Ele ainda parecia incrédulo quando o abracei, encostando meu rosto no dele. Se ainda esperei por uma recusa, ela não veio. Aki me abraçou de volta com tanta força que por um momento pensei que o estivesse machucando ou estivesse com medo de mim. Fiz um carinho em seus cabelos, pensando que isso pudesse acalma-lo, um gesto nenhuma malícia. Também não fiz nenhuma pergunta.

Senti seus braços afrouxarem, como se aos poucos estivesse ganhando mais confiança. Não me incomodei se por acaso ele estivesse me machucando com aquele abraço esmagador. Aki precisava disso. Era um gesto de carinho que custava muito pouco, e nunca seria capaz de negar isso a ele.

- Eu também gosto muito de você, Ueno-chan

Continuei ali, fazendo carinho. Aki-chan adormeceu, mas não parei. Não tinha pressa nem compromisso. Meu compromisso era apenas com ele: em cuidar para que melhorasse, de ganhar sua confiança e faze-lo superar qualquer trauma. Aki-chan tinha muitas cicatrizes e isso não iria mudar, mas ao menos eu podia fazer com que isso fosse apenas um passado distante. Mostrar a ele que era tão digno de afeto quanto qualquer um.

Não sei se o mereço, ou o que vai acontecer no futuro. Se ele realmente sente algo por mim ou se é apenas gratidão, embora nem entenda a razão disso. Não sei o que esperar e nem se devo esperar qualquer coisa.
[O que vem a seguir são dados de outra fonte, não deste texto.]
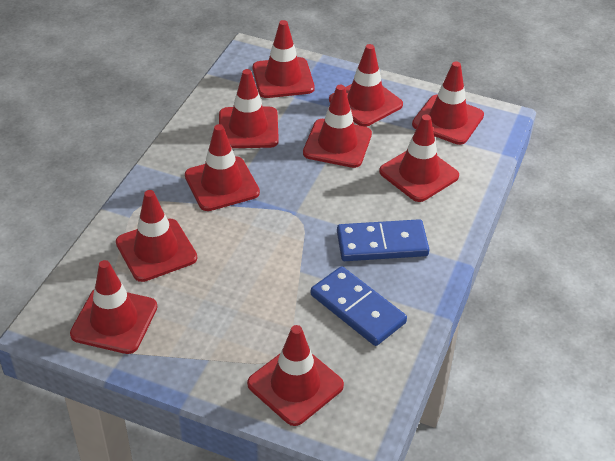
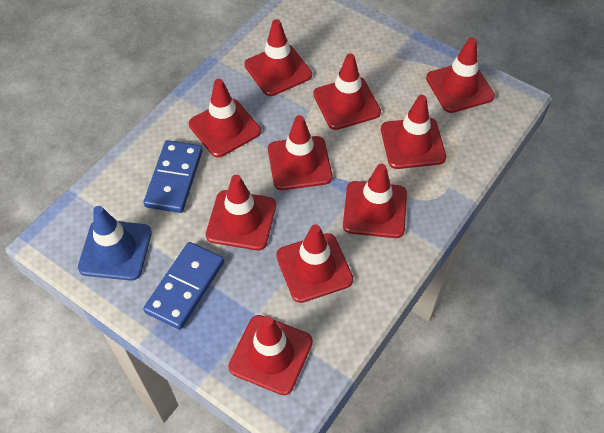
blue traffic cone: none = 0 -> [78,206,152,281] = 1

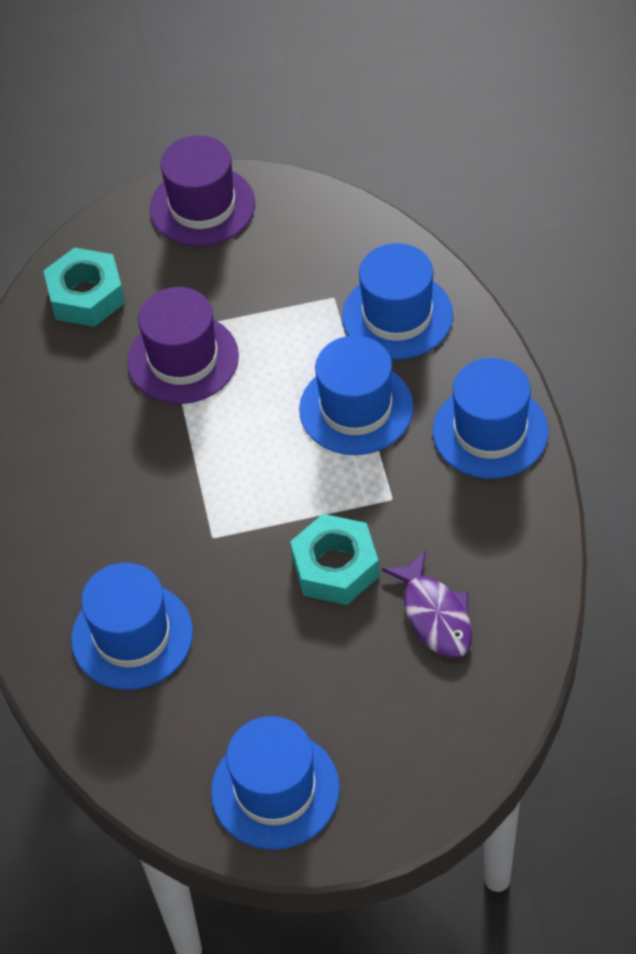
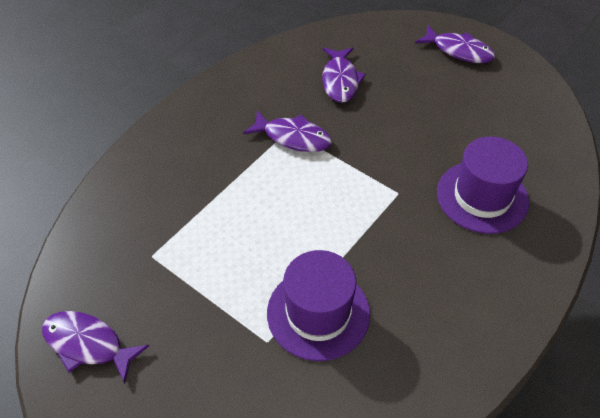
blue hat: [71,563,193,690] [211,716,340,850] [299,336,414,455] [342,243,453,360] [433,358,549,479] = 5 -> none = 0
purple fish: [382,550,472,658] = 1 -> [42,311,149,383] [243,110,332,152] [322,47,366,103] [415,25,495,63] = 4
turquoise nut: [44,247,125,327] [290,514,379,605] = 2 -> none = 0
Sempre pensei no que iria ser depois, e depois... amanhã e depois de amanhã. E pelo menos por agora prefiro pensar no presente, tendo o futuro no máximo como o que acontecerá daqui a algumas horas, em pensar se Aki-chan vai acordar bem ou precisará de um remédio ou de um chá, ou quanto tempo vou demorar pra ver seu sorriso.

De resto, o que o futuro reserva não é apenas uma questão de atitudes, mas também de sorte.

E nesse momento, sou o cara mais sortudo do mundo. É tudo que importa.